Der Senat verkennt nicht, dass es vorliegend nicht um den Leistungsausschluss nach § 7 Abs. 4a SGB II wegen Verstoßes gegen die sog. Residenzpflicht geht. Es stellt sich angesichts der vorstehenden Ausführungen allerdings die grundsätzliche Frage der (entsprechenden) Geltung des § 1 der EAO.
Auch die Gesetzesbegründung löst diese Problematik nicht zweifelsfrei. Allerdings ist zu den Motiven des Gesetzgebers zunächst ausgeführt, der Leistungsanspruch solle künftig bei einem Verstoß gegen den in § 7 Abs. 4a SGB II genannten Grundsatz entfallen, um die missbräuchliche Inanspruchnahme bei einem nicht genehmigten vorübergehenden auswärtigen Aufenthalt innerhalb und außerhalb der Bundesrepublik Deutschland zu vermeiden (BT-Drs. 16/1696 S. 26).
Dafür, dass die entsprechende Anwendung der übrigen Vorschriften der EAO vor dem Hintergrund dieses gesetzgeberischen Anliegens, eine im Vergleich zur nach § 31 SGB II ggf. möglichen Sanktionierung härtere Konsequenz zu ermöglichen, nur eingeschränkt gilt, mag die weitere Gesetzesbegründung herangezogen werden, wenn dort zur entsprechenden Anwendung lediglich ausgeführt ist:
Die Erreichbarkeits-Anordnung …sieht Ausnahmen vom Aufenthalt im zeit- und ortsnahen Bereich vor. Sie soll entsprechende Anwendung finden.
Bei Annahme der Geltung auch der Residenzpflicht aus § 1 der EAO wäre ggf. zu problematisieren – verlangt man Vorsatz hinsichtlich des Meldeversäumnisses (s.o.) -, ob der Klägerin diese Verpflichtung bekannt war (die mit ihr getroffene Eingliederungsvereinbarung verhält sich hierzu nicht) oder bekannt sein musste.
Zusammengefasst könnte der Frage, ob der Verstoß der Klägerin zu 1) subjektiv vorwerfbar ist, damit entscheidende Bedeutung zukommen. Schon wegen der insoweit ungeklärten Rechtsfragen mit grundsätzlicher Bedeutung hat die Klage auch hinreichende Aussicht auf Erfolg.

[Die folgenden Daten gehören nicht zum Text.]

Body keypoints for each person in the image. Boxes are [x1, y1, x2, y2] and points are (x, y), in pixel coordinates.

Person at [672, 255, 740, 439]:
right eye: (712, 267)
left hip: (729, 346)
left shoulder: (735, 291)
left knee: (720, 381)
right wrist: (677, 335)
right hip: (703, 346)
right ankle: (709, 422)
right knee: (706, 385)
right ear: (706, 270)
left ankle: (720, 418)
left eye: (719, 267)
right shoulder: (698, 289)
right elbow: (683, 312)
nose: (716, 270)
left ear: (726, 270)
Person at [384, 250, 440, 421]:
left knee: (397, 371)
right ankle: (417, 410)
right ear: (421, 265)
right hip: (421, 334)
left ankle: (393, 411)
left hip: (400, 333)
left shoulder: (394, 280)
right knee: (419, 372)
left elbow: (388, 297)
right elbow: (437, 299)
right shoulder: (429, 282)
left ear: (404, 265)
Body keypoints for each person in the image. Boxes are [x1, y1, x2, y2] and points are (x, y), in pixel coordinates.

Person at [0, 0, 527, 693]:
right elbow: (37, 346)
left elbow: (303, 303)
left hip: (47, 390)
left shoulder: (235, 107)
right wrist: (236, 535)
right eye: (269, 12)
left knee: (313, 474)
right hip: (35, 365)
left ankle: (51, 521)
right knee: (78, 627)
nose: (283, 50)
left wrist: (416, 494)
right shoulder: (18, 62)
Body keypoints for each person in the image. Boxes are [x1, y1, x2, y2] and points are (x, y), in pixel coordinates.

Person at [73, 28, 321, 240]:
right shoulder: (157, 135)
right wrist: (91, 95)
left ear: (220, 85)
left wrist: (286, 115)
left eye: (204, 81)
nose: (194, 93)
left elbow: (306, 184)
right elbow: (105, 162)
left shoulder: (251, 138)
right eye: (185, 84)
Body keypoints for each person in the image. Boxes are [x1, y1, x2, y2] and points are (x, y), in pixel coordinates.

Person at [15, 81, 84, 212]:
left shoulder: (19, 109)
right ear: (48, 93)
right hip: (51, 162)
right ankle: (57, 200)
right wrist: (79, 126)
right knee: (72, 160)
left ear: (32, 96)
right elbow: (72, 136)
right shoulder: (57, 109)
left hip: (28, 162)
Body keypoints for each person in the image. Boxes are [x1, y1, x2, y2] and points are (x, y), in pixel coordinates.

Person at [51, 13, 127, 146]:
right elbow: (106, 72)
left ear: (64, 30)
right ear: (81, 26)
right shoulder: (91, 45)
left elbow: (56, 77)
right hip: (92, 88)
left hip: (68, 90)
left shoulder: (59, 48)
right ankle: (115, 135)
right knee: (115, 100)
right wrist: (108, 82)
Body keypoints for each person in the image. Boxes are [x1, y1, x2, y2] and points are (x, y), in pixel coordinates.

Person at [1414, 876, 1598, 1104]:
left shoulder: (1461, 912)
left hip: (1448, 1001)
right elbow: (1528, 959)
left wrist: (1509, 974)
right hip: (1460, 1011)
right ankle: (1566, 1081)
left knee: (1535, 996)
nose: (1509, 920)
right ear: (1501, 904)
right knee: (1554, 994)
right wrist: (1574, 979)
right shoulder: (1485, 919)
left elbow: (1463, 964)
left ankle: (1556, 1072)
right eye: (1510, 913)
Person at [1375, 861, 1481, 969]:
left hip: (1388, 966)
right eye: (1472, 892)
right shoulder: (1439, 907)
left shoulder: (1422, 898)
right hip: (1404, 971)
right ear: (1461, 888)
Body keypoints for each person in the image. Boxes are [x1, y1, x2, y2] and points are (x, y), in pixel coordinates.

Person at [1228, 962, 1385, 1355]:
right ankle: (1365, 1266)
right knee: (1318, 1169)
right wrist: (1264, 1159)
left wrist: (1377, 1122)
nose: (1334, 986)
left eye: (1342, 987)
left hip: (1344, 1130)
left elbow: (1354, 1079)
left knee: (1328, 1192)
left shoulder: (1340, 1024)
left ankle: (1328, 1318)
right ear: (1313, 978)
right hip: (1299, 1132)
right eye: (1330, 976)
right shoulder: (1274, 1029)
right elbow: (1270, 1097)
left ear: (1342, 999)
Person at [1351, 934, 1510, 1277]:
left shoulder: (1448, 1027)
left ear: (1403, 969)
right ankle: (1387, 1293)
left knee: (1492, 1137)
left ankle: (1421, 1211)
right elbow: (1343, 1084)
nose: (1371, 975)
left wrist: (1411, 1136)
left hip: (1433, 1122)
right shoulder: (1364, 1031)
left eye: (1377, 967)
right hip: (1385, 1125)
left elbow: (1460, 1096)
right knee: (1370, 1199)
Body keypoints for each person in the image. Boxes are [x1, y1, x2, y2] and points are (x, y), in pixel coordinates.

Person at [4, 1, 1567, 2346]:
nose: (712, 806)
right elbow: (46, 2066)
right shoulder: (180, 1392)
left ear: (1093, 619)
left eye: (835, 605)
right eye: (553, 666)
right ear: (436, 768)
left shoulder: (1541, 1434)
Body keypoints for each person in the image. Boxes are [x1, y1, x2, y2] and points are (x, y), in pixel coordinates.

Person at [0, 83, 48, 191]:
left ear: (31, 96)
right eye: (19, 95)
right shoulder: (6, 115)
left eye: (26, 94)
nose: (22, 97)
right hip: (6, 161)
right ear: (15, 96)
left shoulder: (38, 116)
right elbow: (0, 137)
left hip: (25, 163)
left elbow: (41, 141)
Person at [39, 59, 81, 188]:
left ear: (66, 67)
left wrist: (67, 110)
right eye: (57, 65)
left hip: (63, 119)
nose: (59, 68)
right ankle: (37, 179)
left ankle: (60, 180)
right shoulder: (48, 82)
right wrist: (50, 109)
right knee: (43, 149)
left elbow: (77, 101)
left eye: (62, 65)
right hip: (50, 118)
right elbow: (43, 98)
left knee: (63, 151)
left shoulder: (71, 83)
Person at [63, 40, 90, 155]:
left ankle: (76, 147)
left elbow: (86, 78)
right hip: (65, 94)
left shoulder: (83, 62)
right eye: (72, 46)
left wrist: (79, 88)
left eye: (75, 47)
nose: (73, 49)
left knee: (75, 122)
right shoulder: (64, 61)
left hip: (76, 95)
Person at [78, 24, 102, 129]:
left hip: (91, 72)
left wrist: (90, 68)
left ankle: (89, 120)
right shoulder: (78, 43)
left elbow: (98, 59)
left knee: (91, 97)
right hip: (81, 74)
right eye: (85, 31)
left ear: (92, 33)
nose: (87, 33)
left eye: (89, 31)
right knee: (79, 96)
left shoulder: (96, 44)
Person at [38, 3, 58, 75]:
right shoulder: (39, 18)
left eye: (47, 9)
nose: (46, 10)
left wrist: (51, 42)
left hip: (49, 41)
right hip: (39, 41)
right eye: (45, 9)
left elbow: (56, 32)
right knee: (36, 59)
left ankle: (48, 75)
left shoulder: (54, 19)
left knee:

Darüber hinaus haben Beklagte und Sozialgericht nicht hinreichend problematisiert, ob der Vortrag der Klägerin zu 1) glaubhaft ist, der Schlüssel sei von ihren Kindern verlegt worden und erst nach zwei Tagen aufgefunden worden. Ggf. wird die Klägerin zu 1) hierzu persönlich zu hören sein (Gab es nur einen Schlüssel? Konnte Post ggf. nicht auch ohne Schlüssel entnommen werden? etc.), was dem Sozialgericht im übrigen – hätte es die diesbezüglichen Bedenken des Senats geteilt – nach der Vorschrift des § 118 Abs. 2 Satz 2 und 3 ZPO auch vor der Entscheidung über das Prozesskostenhilfegesuch möglich gewesen sein dürfte.
All dies könnte aber ggf. dahinstehen:
Der Senat weist darauf hin, dass die Meldeaufforderung sich nicht in den Akten der Beklagten befindet. Insofern wird das Sozialgericht vorab zu klären haben, ob die Klägerin zu 1) überhaupt vorab Kenntnis von dem für den 21.01.2008 vorgesehenen Termin erlangte bzw. erlangen konnte (auch der Sanktionsbescheid musste im Übrigen erst von der Klägerin zu 1) zu den Akten gereicht werden, da er laut Beklagter nicht mehr "im System" gespeichert war). Nach einem in den Verwaltungsakten der Beklagten befindlichen Vermerk vom 28.01.2008 wurde die Einladung (EWE) vom 21.01.2008 am 22.01.2008 um 10:45 Uhr durch den TNT eingeworfen. Sanktionierte wurde das Nichterscheinen zu einem Termin vom 21.01.2008, einem Zeitpunkt also, an dem die Klägerin ggf. noch keine Kenntnis von dem Termin haben konnte. Erst nach Vorlage der Meldeaufforderung kann im Übrigen auch geprüft werden, ob die konkrete Rechtsfolgenbelehrung – ungeachtet der Frage des Zugangs (s.o.) den gesetzlichen Anforderungen entsprach.
Kosten sind nicht zu erstatten (§§ 73a Abs. 1 Satz 1 SGG i.V.m. 127 Abs. 4 ZPO).
Dieser Beschluss ist unanfechtbar (§ 177 SGG).